Go through the data underneath and copy every line exactly.
======== Material provided
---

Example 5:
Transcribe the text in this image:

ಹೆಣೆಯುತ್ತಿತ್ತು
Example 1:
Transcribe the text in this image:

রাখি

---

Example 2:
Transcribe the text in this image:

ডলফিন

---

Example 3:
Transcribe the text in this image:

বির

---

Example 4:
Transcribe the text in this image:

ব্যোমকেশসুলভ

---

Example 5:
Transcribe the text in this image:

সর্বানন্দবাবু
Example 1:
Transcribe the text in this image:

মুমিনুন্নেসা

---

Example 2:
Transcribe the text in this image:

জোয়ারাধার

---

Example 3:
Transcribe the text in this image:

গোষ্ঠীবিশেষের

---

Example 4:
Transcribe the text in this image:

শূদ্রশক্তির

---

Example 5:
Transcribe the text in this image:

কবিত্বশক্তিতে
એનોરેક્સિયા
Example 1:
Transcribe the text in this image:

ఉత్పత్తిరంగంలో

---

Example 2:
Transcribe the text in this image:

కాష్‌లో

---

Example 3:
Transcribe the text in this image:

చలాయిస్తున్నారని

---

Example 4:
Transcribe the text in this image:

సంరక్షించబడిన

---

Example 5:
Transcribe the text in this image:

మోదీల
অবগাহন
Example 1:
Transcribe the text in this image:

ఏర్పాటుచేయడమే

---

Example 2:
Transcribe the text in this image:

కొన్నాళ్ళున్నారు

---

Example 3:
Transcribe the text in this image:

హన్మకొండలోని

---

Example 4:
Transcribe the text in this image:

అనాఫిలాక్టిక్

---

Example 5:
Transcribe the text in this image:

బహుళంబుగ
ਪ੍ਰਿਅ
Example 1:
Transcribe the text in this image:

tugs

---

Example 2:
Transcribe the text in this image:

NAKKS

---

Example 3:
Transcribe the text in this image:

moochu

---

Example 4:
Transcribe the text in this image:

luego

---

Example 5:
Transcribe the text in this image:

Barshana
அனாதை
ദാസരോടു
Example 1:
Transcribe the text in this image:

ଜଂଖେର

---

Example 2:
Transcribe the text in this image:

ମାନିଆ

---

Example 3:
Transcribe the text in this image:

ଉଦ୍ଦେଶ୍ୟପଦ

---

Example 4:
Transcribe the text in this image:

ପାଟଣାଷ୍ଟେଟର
================
Answer to this problem:
---

Example 5:
Transcribe the text in this image:

ಹೆಣೆಯುತ್ತಿತ್ತು
Example 1:
Transcribe the text in this image:

রাখি

---

Example 2:
Transcribe the text in this image:

ডলফিন

---

Example 3:
Transcribe the text in this image:

বির

---

Example 4:
Transcribe the text in this image:

ব্যোমকেশসুলভ

---

Example 5:
Transcribe the text in this image:

সর্বানন্দবাবু
Example 1:
Transcribe the text in this image:

মুমিনুন্নেসা

---

Example 2:
Transcribe the text in this image:

জোয়ারাধার

---

Example 3:
Transcribe the text in this image:

গোষ্ঠীবিশেষের

---

Example 4:
Transcribe the text in this image:

শূদ্রশক্তির

---

Example 5:
Transcribe the text in this image:

কবিত্বশক্তিতে
એનોરેક્સિયા
Example 1:
Transcribe the text in this image:

ఉత్పత్తిరంగంలో

---

Example 2:
Transcribe the text in this image:

కాష్‌లో

---

Example 3:
Transcribe the text in this image:

చలాయిస్తున్నారని

---

Example 4:
Transcribe the text in this image:

సంరక్షించబడిన

---

Example 5:
Transcribe the text in this image:

మోదీల
অবগাহন
Example 1:
Transcribe the text in this image:

ఏర్పాటుచేయడమే

---

Example 2:
Transcribe the text in this image:

కొన్నాళ్ళున్నారు

---

Example 3:
Transcribe the text in this image:

హన్మకొండలోని

---

Example 4:
Transcribe the text in this image:

అనాఫిలాక్టిక్

---

Example 5:
Transcribe the text in this image:

బహుళంబుగ
ਪ੍ਰਿਅ
Example 1:
Transcribe the text in this image:

tugs

---

Example 2:
Transcribe the text in this image:

NAKKS

---

Example 3:
Transcribe the text in this image:

moochu

---

Example 4:
Transcribe the text in this image:

luego

---

Example 5:
Transcribe the text in this image:

Barshana
அனாதை
ദാസരോടു
Example 1:
Transcribe the text in this image:

ଜଂଖେର

---

Example 2:
Transcribe the text in this image:

ମାନିଆ

---

Example 3:
Transcribe the text in this image:

ଉଦ୍ଦେଶ୍ୟପଦ

---

Example 4:
Transcribe the text in this image:

ପାଟଣାଷ୍ଟେଟର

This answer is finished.